"A narrativa da direita para explicar a crise na Europa tem duas vertentes.
Primeiro, considera que os governos foram irresponsáveis nos gastos e, por isso, provocaram uma crise da dívida soberana.
Segundo, insiste que os altos custos salariais nos países da periferia europeia provocaram a destruição de sua competitividade e causaram um déficit insustentável na conta corrente. Supõe-se que isto tenha provocado os desequilíbrios estruturais entre economias superavitárias e países deficitários.
Ambas visões da crise estão equivocadas, mas a direita insiste em mantê-las como verdade absoluta e os meios de (des)informação martelaram tanto esta história que muita gente acabou acreditando que ela tem alguma ponta de verdade.
Para a direita, esta visão dos fatos é útil porque os governos e os trabalhadores se dão mal. Os primeiros gastaram além da conta, os segundos (por meio de seus sindicatos) distorceram os salários no mercado de trabalho. Ambos, governos e trabalhadores, devem, portanto, suportar o ajuste derivado da crise. Daí surge a ideia de que a austeridade e a desvalorização fiscal são medidas justas e corretivas. As duas ações afundaram a Europa na pior crise de sua história.
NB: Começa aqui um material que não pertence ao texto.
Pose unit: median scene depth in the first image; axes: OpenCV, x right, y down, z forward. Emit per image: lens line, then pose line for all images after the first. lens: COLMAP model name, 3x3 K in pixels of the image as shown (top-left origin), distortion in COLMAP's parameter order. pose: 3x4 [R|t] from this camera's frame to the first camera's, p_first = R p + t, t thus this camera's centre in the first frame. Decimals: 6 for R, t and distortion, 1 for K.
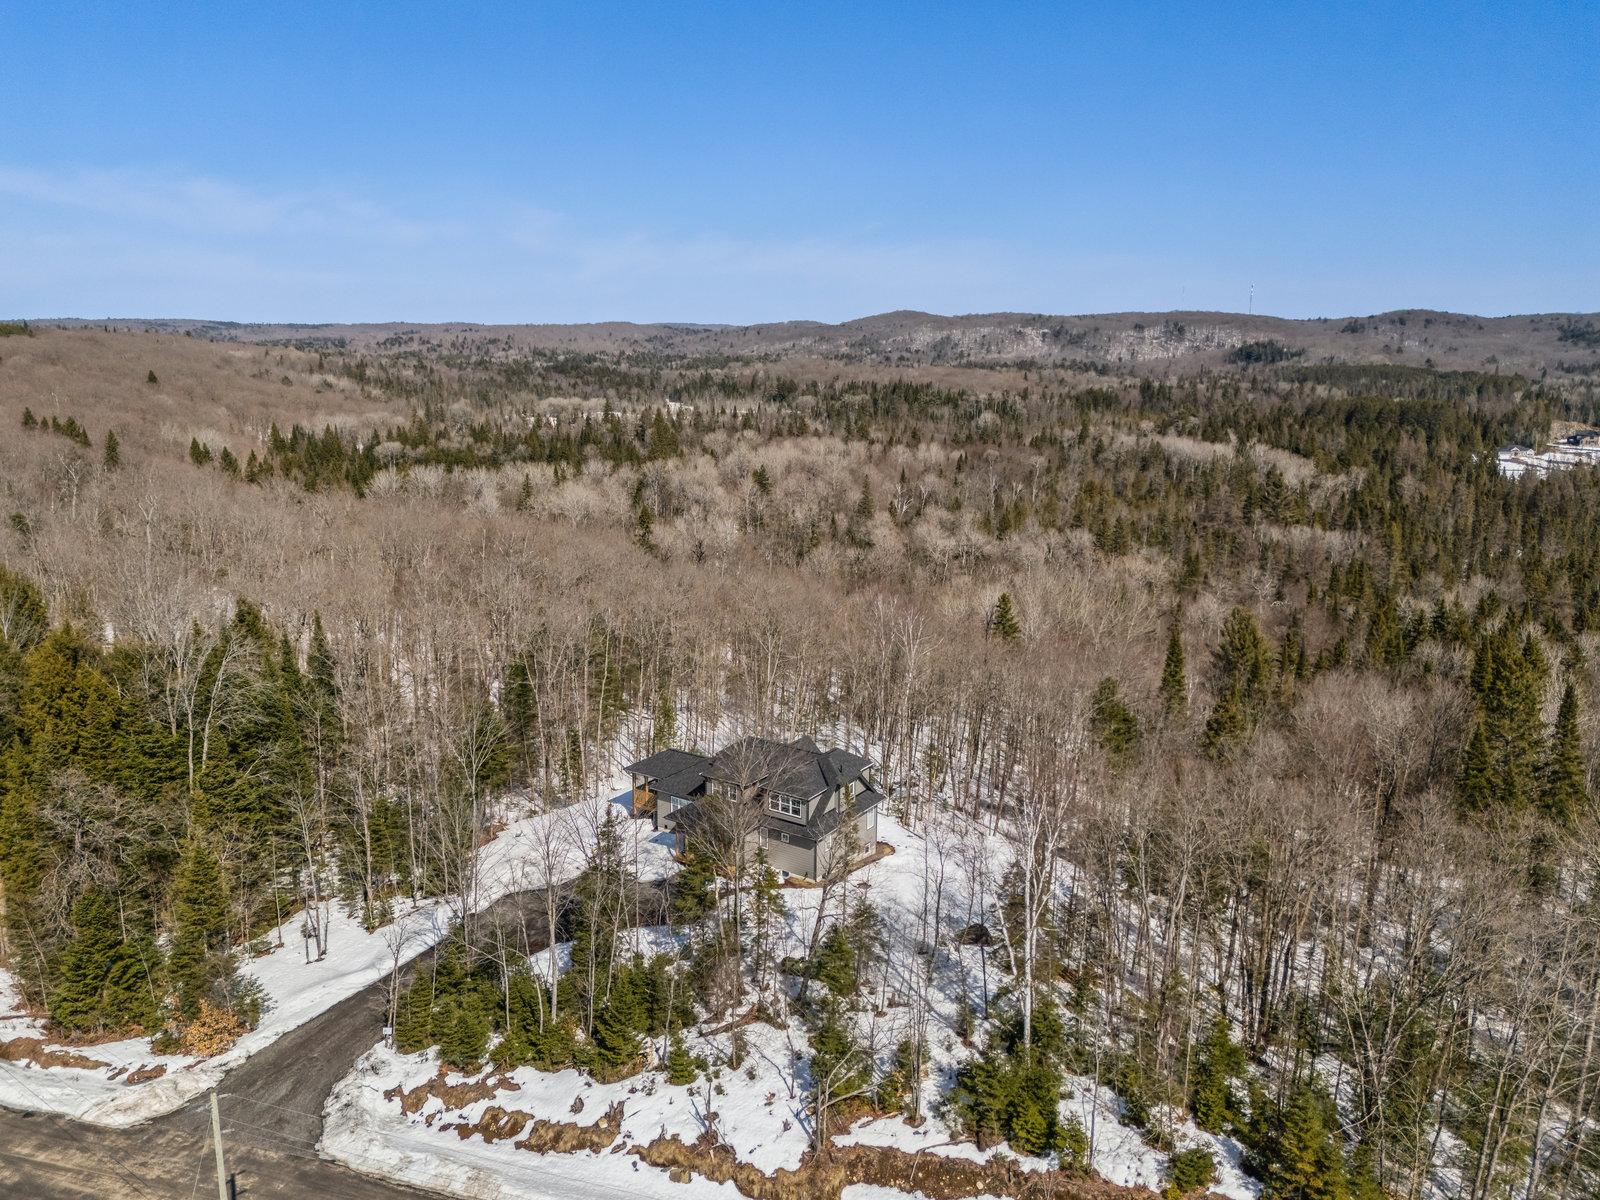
lens RADIAL K [[1203.7, 0, 800.0], [0, 1203.7, 600.0], [0, 0, 1]] dist [0.094702, -0.070334]
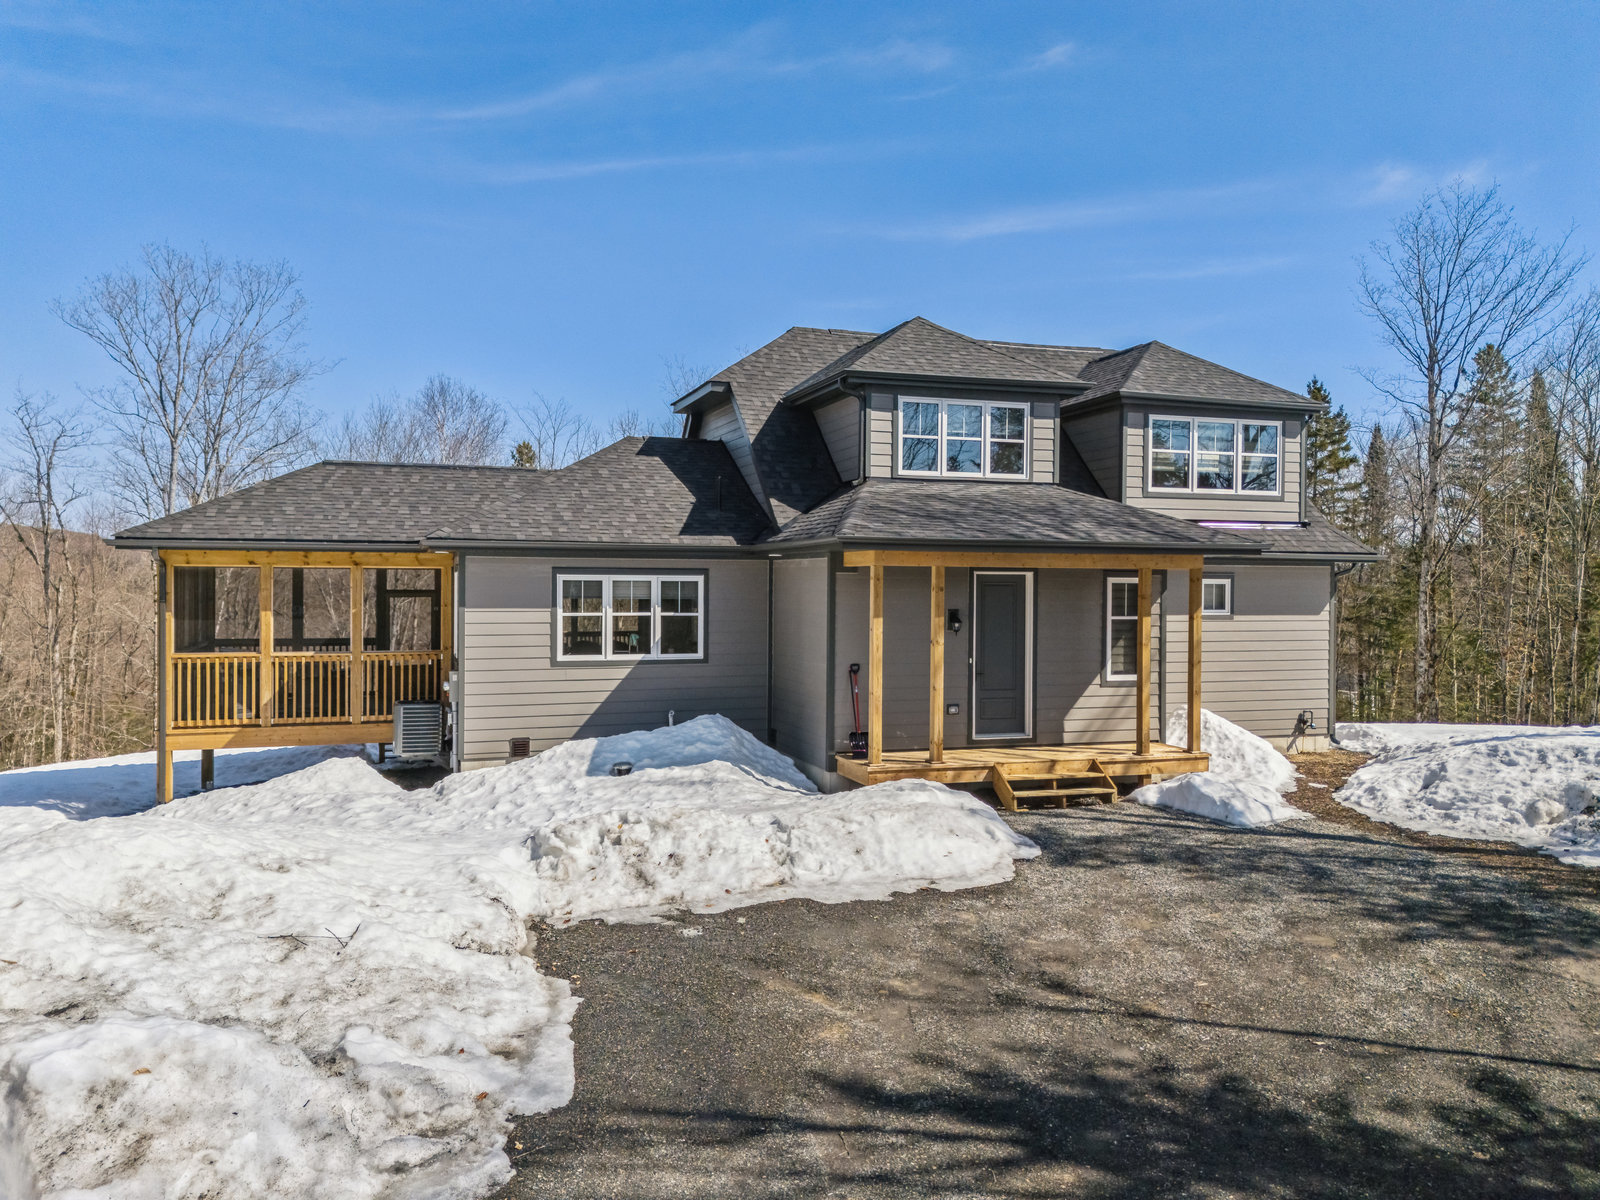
lens RADIAL K [[1184.1, 0, 800.0], [0, 1184.1, 600.0], [0, 0, 1]] dist [0.067135, -0.054614]
pose [[0.606629, -0.010329, 0.794918, -0.057615], [0.164979, 0.979783, -0.113170, 0.047270], [-0.777678, 0.199797, 0.596069, 0.206331]]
Os dados não apoiam a ideia de irresponsabilidade fiscal: em 2007, o ano em que a crise estala nos Estados Unidos, as contas públicas dos membros da União Europeia mostram um bom panorama.
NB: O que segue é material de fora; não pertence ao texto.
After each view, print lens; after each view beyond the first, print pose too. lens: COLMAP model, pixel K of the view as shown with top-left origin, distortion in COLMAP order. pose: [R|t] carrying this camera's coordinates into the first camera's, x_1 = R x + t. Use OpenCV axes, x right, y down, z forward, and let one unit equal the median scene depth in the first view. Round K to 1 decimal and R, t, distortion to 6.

O déficit público agregado na União Europeia era de 0,8% do PIB (e 0,6% na Zona do Euro). A maior parte dos países que depois sofreram impactos da crise de maneira mais forte tinha um bom desempenho fiscal e havia se ajustado aos critérios do Tratado de Maastricht e do Pacto de crescimento e de estabilidade.
Mas à medida que a crise afetava os setores reais da economia, as contas públicas começaram a se deteriorar: o menor crescimento afetou a receita tributária e os planos de estímulo aumentaram o gasto. Para 2008, o déficit público na UE e na Zona Euro passou a 2.3% e 1.9%, respectivamente. Ou seja, a redução da receita tributária é produto da crise, não sua causa.
Aqui entra a segunda vertente na cosmogonia direitista sobre a crise: é a ideia de que trabalhadores e sindicatos distorceram os salários, provocaram perdas da produtividade e isso levou à crise nas contas externas dos países da periferia europeia. Segundo este raciocínio, os custos trabalhistas na maior parte dos países da periferia europeia aumentaram muito mais do que na Alemanha e explicaria o déficit na conta corrente daqueles países.
O corolário de política econômica que se desprende deste diagnóstico é simples: é preciso impor restrições salariais. Mas agora o Banco Central Europeu (BCE) acabar de revelar um estudo sobre a relação entre o déficit na conta corrente e os custos salariais nos países da União Europeia. É uma análise que derruba todas as interpretações oficiais sobre a crise e as políticas aplicadas para enfrentá-la, em especial a política de austeridade fiscal.
Utilizando técnicas estatísticas padrão, o trabalho do BCE estabelece que, para o período 1995-2012, as mudanças no saldo da conta corrente precederam as mudanças nos custos salariais unitários. Ao mesmo tempo, a análise demonstra que as mudanças nos custos trabalhistas tiveram muito poucos efeitos sobre as mudanças nos saldos da conta corrente.
A deterioração nas contas externas dos países da periferia não se deveu aos aumentos nos custos salariais. Assim, não é certo que o problema nas contas externas se deva ao fato de os sindicatos pressionarem irresponsavelmente e isso levou à perda da competitividade.
Este ponto é importante: já são 23 os países europeus que assinaram o pacto Euro Plus, que está baseado na ideia de que a perda da competitividade (por aumentos salariais) explica os desequilíbrios entre países com superávit e aqueles com déficit. O Euro Plus estabelece que os países signatários devem adotar medidas para melhorar sua competitividade de custos. Uma vez mais se demonstra que as bases neoliberais deste pacto não têm fundamento.
Os dados revelam que a crise não se originou de uma postura irresponsável em matéria fiscal, e também não foi provocada por aumentos salariais insustentáveis. Pelo contrário, um dos fatores mais importantes é o dos fluxos do capital: o estudo do BCE conclui que os fluxos de capital estão mais relacionados à deterioração da competitividade. E isto não me surpreende: no contexto de uma atividade bancária em que as regulações foram quitadas, os créditos bancários e o boom imobiliário efetivamente geraram uma forte distorção salarial.
A conclusão é que é necessário controlar os fluxos de capital, mas a direita prefere castigar os trabalhadores em vez de limitar a capacidade do capital financeiro."